Start of Block

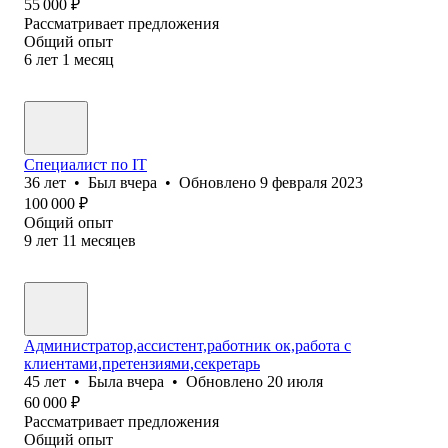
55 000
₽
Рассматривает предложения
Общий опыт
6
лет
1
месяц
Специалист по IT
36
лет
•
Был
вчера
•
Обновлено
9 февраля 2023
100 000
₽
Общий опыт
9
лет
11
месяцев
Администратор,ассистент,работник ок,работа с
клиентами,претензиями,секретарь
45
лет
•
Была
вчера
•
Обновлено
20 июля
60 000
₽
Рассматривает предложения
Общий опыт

End of Block
Start of Block

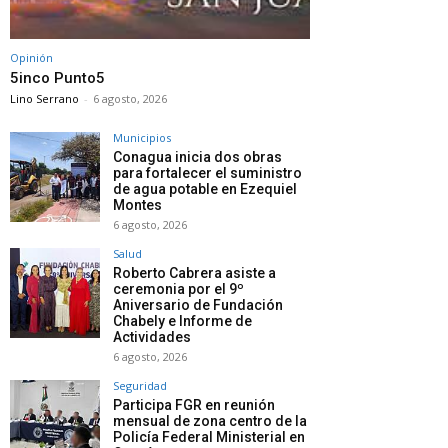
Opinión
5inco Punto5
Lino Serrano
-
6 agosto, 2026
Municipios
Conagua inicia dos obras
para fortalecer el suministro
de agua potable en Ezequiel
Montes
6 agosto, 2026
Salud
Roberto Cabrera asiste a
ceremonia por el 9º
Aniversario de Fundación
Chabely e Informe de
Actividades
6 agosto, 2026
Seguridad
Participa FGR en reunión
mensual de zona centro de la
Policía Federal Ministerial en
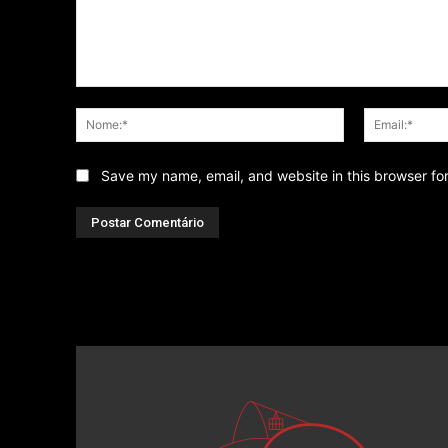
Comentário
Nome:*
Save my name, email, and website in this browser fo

End of Block

Above are the records. Copy only the lines from the one with "Lino Serrano" through the one with "Save my name, email, and", exactly, with no pictures.

Lino Serrano
-
6 agosto, 2026
Municipios
Conagua inicia dos obras
para fortalecer el suministro
de agua potable en Ezequiel
Montes
6 agosto, 2026
Salud
Roberto Cabrera asiste a
ceremonia por el 9º
Aniversario de Fundación
Chabely e Informe de
Actividades
6 agosto, 2026
Seguridad
Participa FGR en reunión
mensual de zona centro de la
Policía Federal Ministerial en
Comentário
Nome:*
Save my name, email, and website in this browser fo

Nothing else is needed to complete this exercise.